E&Y announced Wednesday that it would no longer serve as auditor for the company, stating that it was "unwilling to be associated with the financial statements prepared by management" according to Reuters. That's about as devastating a thing you can hear from your accountants, and Supermicro's stock slid 33% on Wednesday and fell another 12% on Thursday.

The Wall Street Journal reported last month that the Department of Justice was looking into allegations by a former Supermicro employee of accounting irregularities, and E&Y's announcement only furthered speculation that criminal charges could be pending.
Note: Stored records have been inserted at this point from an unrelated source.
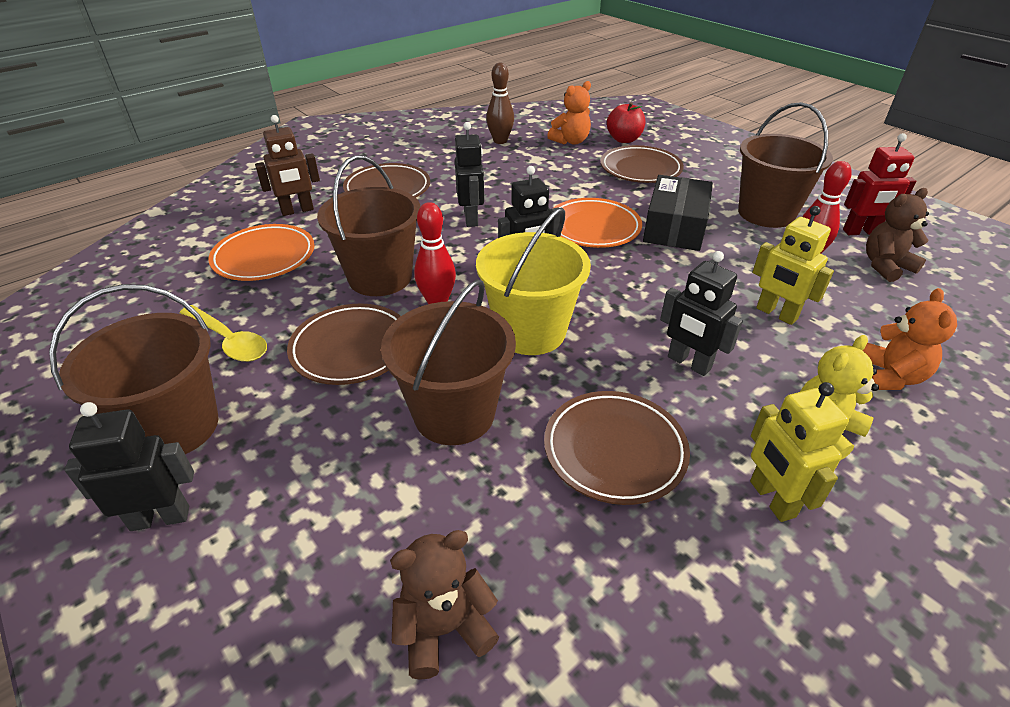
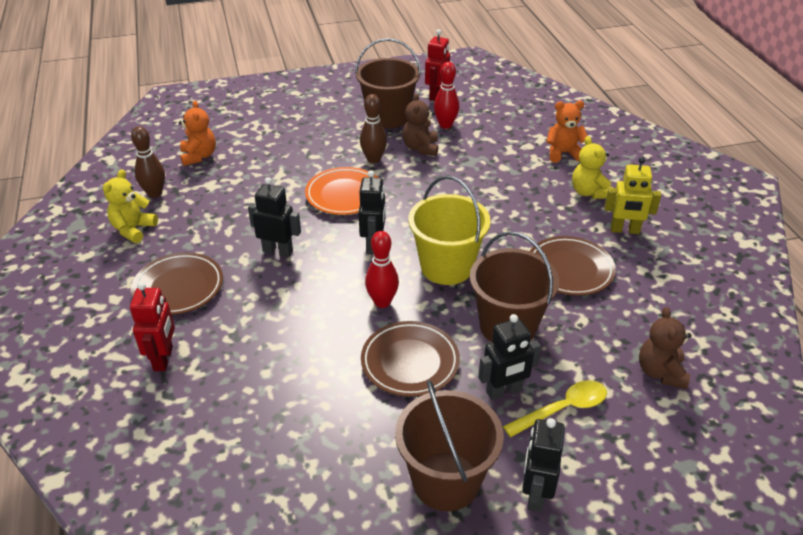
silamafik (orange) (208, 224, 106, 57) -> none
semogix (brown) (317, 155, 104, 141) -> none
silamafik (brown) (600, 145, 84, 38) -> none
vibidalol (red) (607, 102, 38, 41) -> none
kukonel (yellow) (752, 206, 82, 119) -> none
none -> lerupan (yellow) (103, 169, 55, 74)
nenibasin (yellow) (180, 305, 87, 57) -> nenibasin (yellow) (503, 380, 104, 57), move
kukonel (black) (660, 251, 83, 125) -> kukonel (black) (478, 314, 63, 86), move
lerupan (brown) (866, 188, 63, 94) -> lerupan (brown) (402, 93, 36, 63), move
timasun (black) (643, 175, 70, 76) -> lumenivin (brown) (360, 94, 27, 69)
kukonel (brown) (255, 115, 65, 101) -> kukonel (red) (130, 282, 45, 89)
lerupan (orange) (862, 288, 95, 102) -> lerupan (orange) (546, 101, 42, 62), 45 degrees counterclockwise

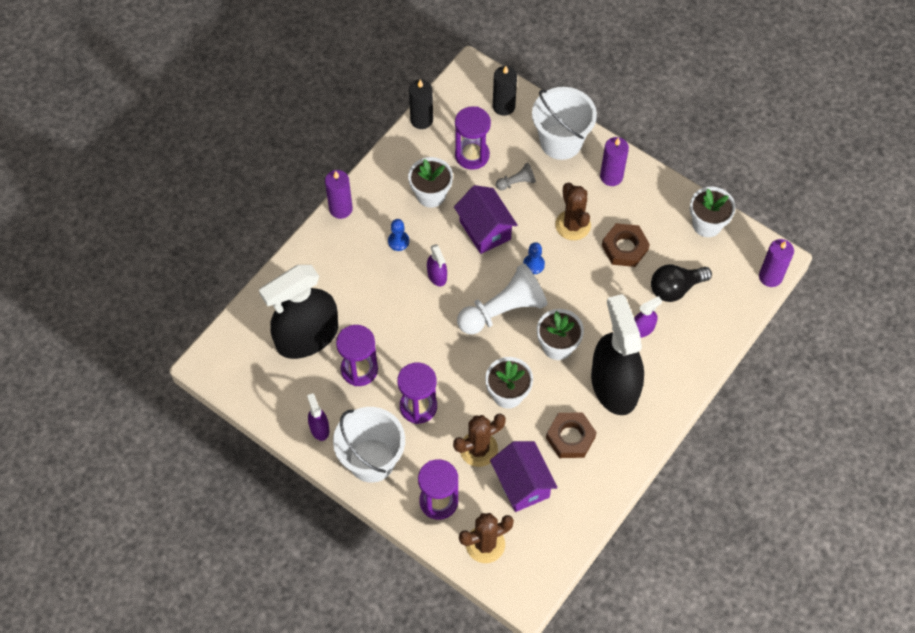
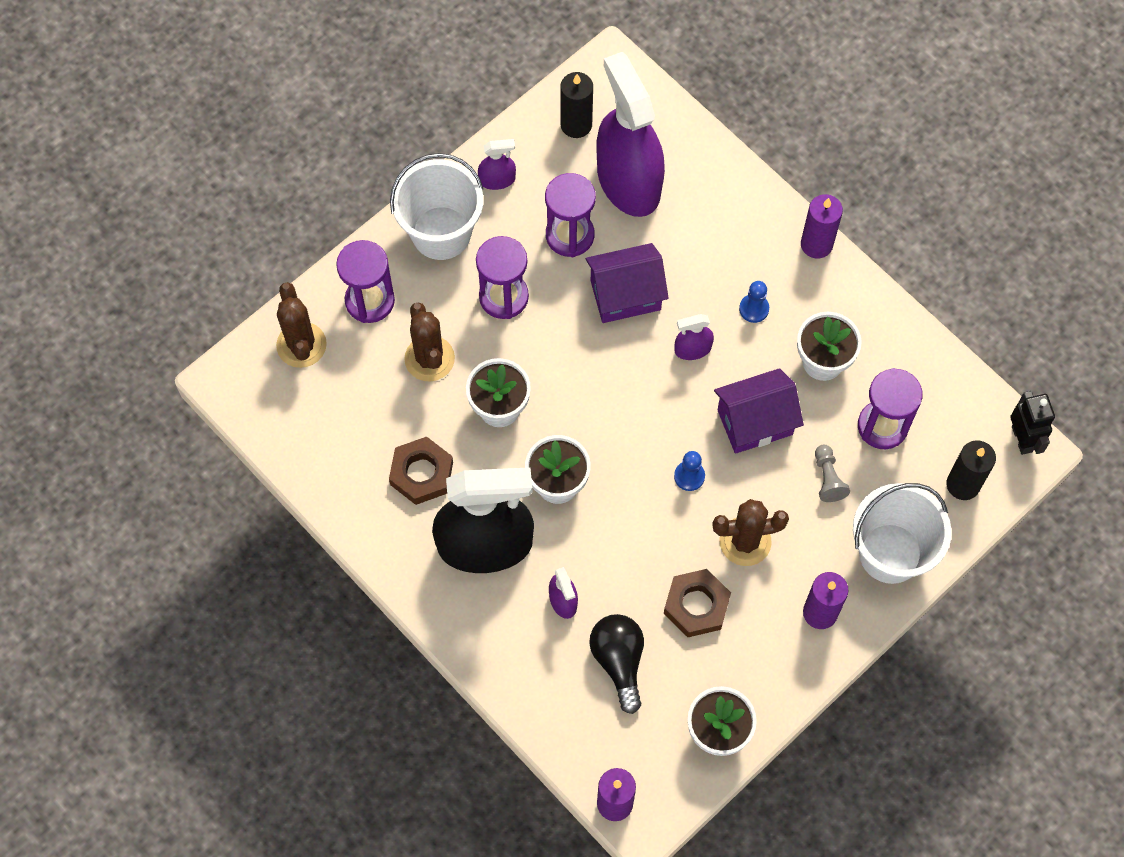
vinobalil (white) (457, 263, 91, 71) -> none
none -> kukonel (black) (1010, 391, 45, 64)
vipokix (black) (409, 80, 24, 49) -> vipokix (black) (560, 72, 33, 66), move
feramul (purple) (490, 441, 68, 71) -> feramul (purple) (586, 243, 83, 80), move
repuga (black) (259, 265, 79, 94) -> repuga (purple) (597, 52, 68, 165)

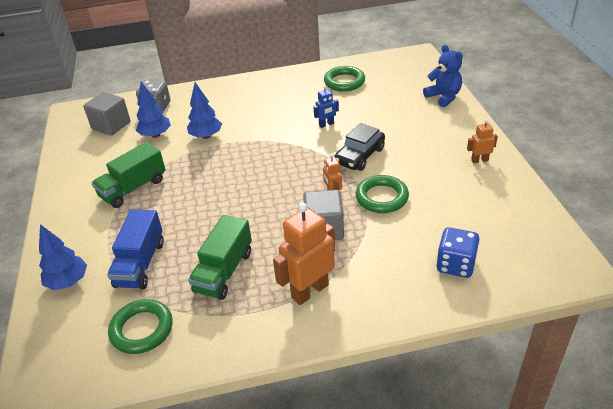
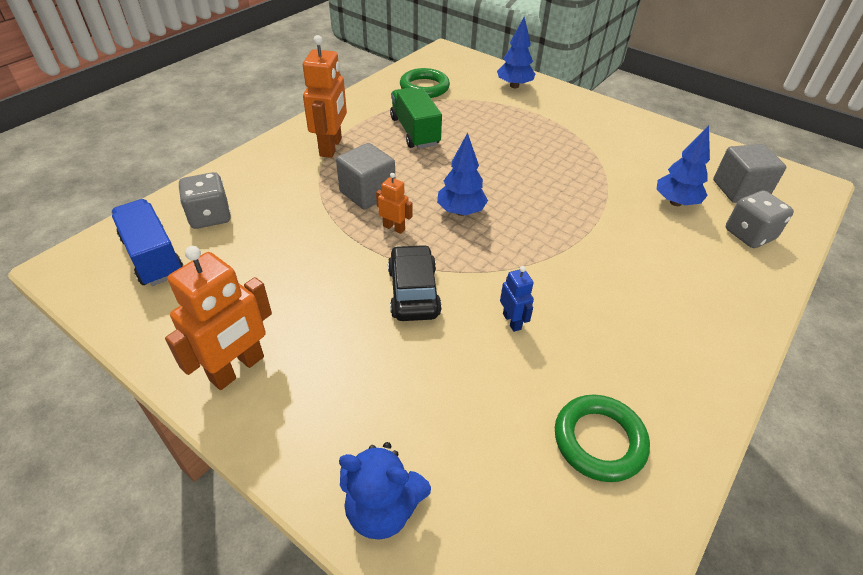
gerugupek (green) (92, 142, 74, 66) -> none
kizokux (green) (356, 175, 53, 38) -> none
gerugupek (blue) (107, 210, 57, 79) -> gerugupek (blue) (111, 199, 72, 87), move
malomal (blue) (187, 82, 35, 57) -> malomal (blue) (437, 133, 51, 83), move
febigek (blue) (437, 227, 43, 51) -> febigek (grey) (179, 172, 52, 57)
kukonel (blue) (314, 86, 25, 42) -> kukonel (blue) (500, 266, 34, 66), 135 degrees clockwise
kukonel (orange) (467, 119, 31, 45) -> kukonel (orange) (165, 246, 107, 144), x1.95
Demand for AI servers will likely continue well into 2025, but Supermicro's competitors might be the beneficiaries.


Enterprise moves

Colby Winegar is the new CEO of Storj, after serving as chief revenue officer for the blockchain cloud storage company for several years.

Jay Parikh is the new … something at Microsoft, joining the company's senior leadership team in an unspecified role after scaling Lacework as CEO and building Facebook's forminable tech infrastructure over nearly a decade.

Matt Wood is the new commercial technology and innovation officer at PwC, following a long career at AWS in several AI leadership roles.

Cooper Werner is the new executive vice president and chief financial officer at F5, after more than 20 years in finance roles at the networking and security company.

Tim McKnight is the new CISO at UnitedHealth, joining the company during a fraught period following this year's security breaches and after five years in a similar role at SAP.

Ajay Awatramani is the new chief product officer at Five9, following several years in product leadership roles at Cornerstone OnDemand, Adobe, and Marketo.


The Runtime roundup

Intel shares soared nearly 10% after the beleaguered chip company provided rosy guidance for the fourth quarter, even though revenue declined 6% in the third quarter.

It doesn't look like OpenAI will be ready to release GPT-5 this year, according to CEO Sam Altman, who said "all of these models have gotten quite complex and we can’t ship as many things in parallel as we’d like to" in a Reddit AMA.

Dropbox will lay off 20% of its staff, or 528 people, citing the need to reinvest in AI as its growth flatlines.

The Biden administration is getting closer to releasing a new executive order on cybersecurity, according to CyberScoop, although that order could be moot the minute it is released depending on what happens next Tuesday.